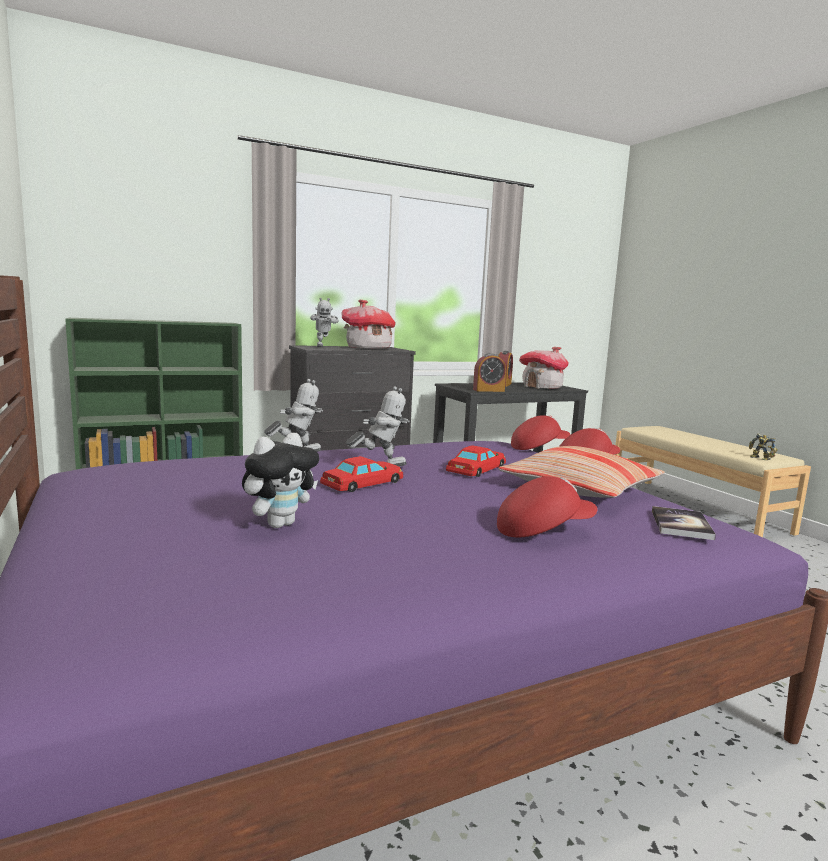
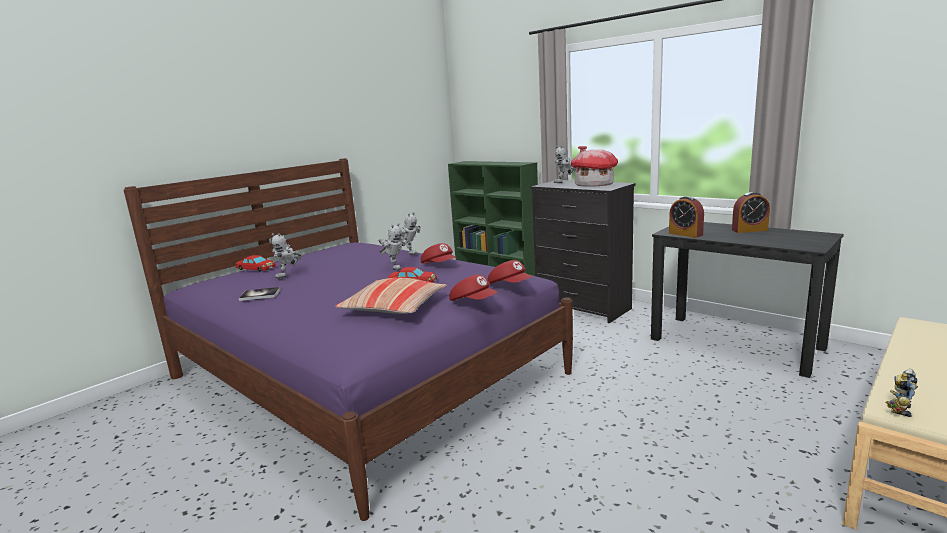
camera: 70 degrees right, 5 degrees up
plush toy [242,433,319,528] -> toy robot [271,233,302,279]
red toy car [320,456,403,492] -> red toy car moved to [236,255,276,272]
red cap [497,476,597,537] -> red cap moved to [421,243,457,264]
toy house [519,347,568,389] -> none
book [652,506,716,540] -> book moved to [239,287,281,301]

────────────────

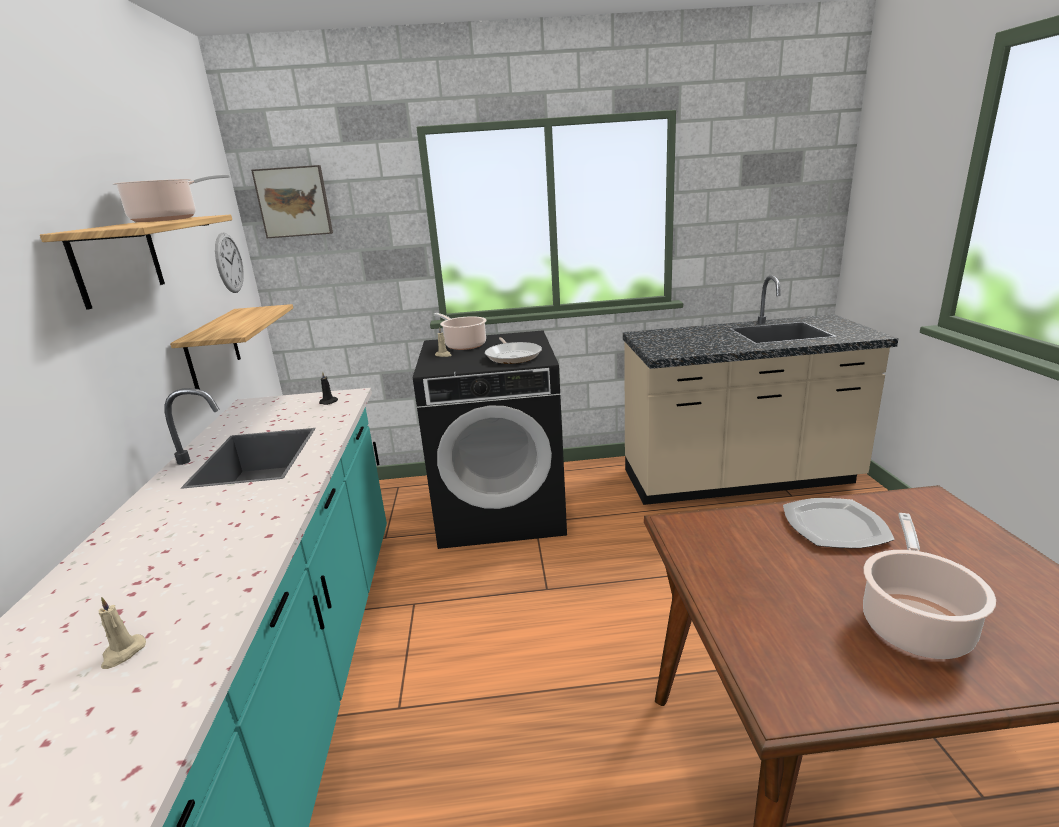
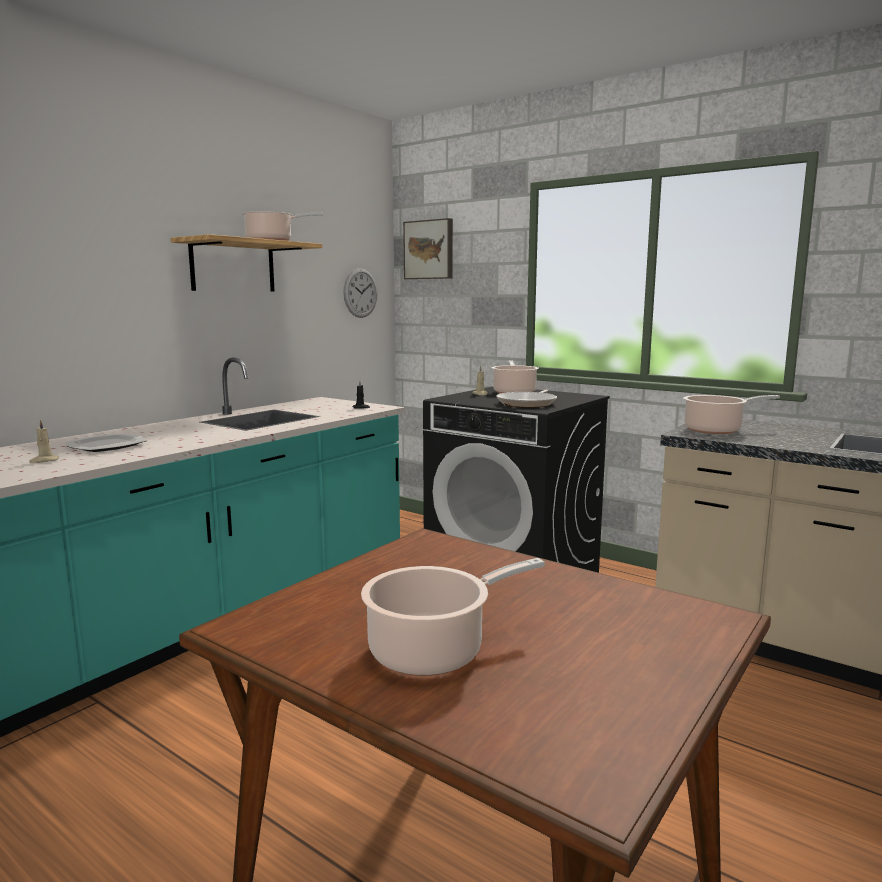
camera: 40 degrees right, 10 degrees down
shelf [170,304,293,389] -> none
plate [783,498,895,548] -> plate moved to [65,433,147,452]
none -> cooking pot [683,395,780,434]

────────────────

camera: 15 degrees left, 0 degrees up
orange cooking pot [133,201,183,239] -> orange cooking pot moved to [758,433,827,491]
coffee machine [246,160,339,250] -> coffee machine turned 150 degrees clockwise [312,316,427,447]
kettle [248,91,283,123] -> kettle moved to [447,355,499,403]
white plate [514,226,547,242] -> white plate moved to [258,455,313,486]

────────────────

Say the number of data lines holding "right", without any other words.

2